Hunter Valentine, The Impatient Romantic
This band is off to a solid start; it's energetic, catchy, and just a lot of fun. I don't care if they don't have huge crazy walls of noise like Broken Social Scene, the country twang of Rilo Kiley, the sweeping orchestral beauty of The Delgados, or the electronic dance influence of Shiny Toy Guns because what they are doing now they are doing extremely well, which is making Canadian Indie Music that rocks. And if you ever see them in concert in a seedy little New York Bar for $10 (like I did), then you're in for a treat: they are tight, energetic, and are already a great live band; I can't wait until they get big in the States so I can see them at Lupo's or some large venue in Boston. "Staten Island Dream Tour" and "Van City" are my picks from this album.

What I want to listen to now:
Urbangarde. But I don't wanna put down $20+ to order the CD from Japan ;_;

Friday, June 27, 2008

I am a Sad Panda, as opposed to a Happy Snake

So everyone's on a rant about Metal Gear Solid 4's status as a work of art or not, which is making me sad because I'M MISSING OUT! AND I CAN'T PLAY IT! And by the time I DO get to it, the discussion will be old news, and anything important I'll have to say at that point will probably be either already said or just ignored because of the lateness of it all.

*sigh*

Way to miss the bandwagon man.

Friday, June 13, 2008

1st Impressions

Crap, I haven't updated this in FOREVER. With my internship starting and still having to scrounge for a job I've been too exhausted or too busy to give this blog the proper attention it needs. In any case, it's time I talked a little bit about games seriously. Unfortunately, I haven't actually beaten - much less thoroughly played through - anything that I feel is really worth talking about, but at least I can post some 1st impressions of what I've been thinking about.
┄┄┄┄┄┄
* Parts of the exercise:
(1) Copy out the records word for word, from their start through the line that contains "picture [0, 0, 399, 149]", and leave out any pictures.
(2) Write the next part of the blog post on first impressions of games, picking up after its last sentence.
┄┄┄┄┄┄
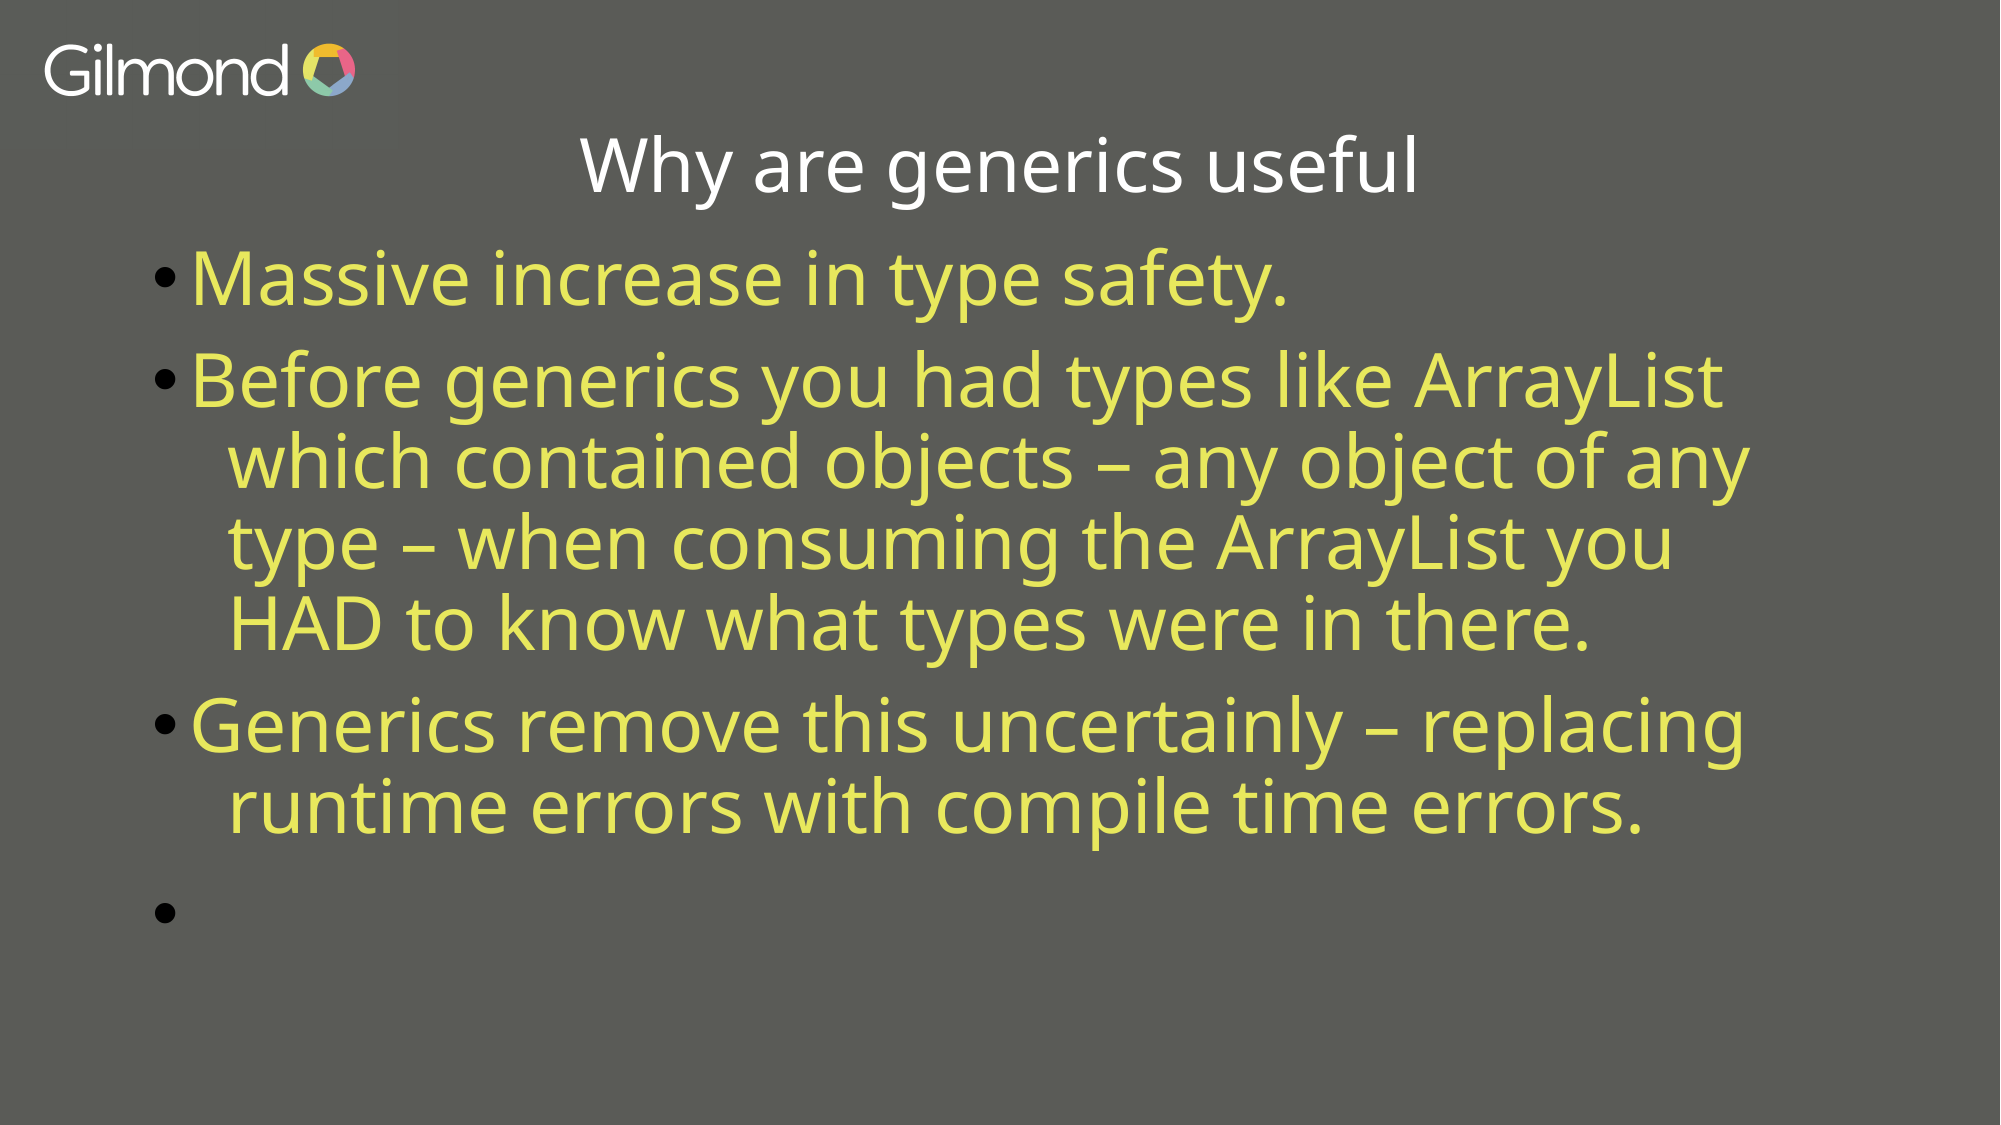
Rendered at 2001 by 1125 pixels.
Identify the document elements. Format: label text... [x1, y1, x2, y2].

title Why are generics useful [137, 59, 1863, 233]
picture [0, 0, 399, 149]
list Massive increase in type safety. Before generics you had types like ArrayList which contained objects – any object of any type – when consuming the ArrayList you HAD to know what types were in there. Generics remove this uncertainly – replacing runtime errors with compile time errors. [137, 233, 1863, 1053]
┄┄┄┄┄┄
* Responses per task:
(1)
Rendered at 2001 by 1125 pixels.
Identify the document elements. Format: label text... [x1, y1, x2, y2].

title Why are generics useful [137, 59, 1863, 233]
picture [0, 0, 399, 149]

(2)
DREAMFALL

Dreamfall is what I would call a successful cinematic game, one where the gameplay procedure and algorithm has a narrative meaning attached to it. What do I mean by that? Well, in a game like FF7, which most ppl do play for "the story" and "the world", stats, menus, and combat exist in a sort of non-diegetic space apart from the game world of Cloud running around, talking to people, and moving through the story. the "Allies on one side and monster on the other" turned base combat is a algorithm of the game that is inconsistent with the battle narrative: battles in that "world" don't actually occur like that, but the combat space rather exists in a "gamic space". Dreamfall is another game where story and world is the main focus of gameplay, but there is a correspondence of gamic action and narrative action: interfaces still exist, but they trigger actions such that when you hit the command "pick up ticket" the narrative of the game follows that action. I wouldn't say that the game's action is purely like that, but it is to a much larger degree than FF7, Warcraft III... even Doom.

If I were to do a full post on this game, it'd definitely be about the game's "cinema-ness", and how it's really trying in some ways to imitate a previous medium but also does things that are unusual to both cinema and games. In a typical fantasy/adventure movie, minor actions hold no interest to the spectator, but in a game like Dreamfall it is the minor actions of picking up objects, picking locks, and flippant conversation that actually create the game, challenge, and delight of playing. In some way, it is the avoidance of combat and action, the fact that you are not a superhero going around beating everyone up, that is more fun about Dreamfall. Listening to a Japanese man's sob story and looting garbage for a torn ticket isn't good cinema, but it is good adventure gaming because of the involvement, control, and effort involved.

What this makes me think of though is how it relates to Mary Flanagan's idea of the Hyperbody in Tomb Raider. Dreamfall seems to exaggerate the Male Gaze even more than Tomb Raider does, in the sense we control Zoey like we control Lara Croft, we've also got a less of an association of "ourselves" as Zoey; when a player "commands" Zoey to examine an object, she tells us what she is thinking, as though we occupy the inside of her head. There's a lot I want to discuss about this, but I don't think Dreamfall is really as troubling as Tomb Raider is, and is in it's own way a sort of feminist game...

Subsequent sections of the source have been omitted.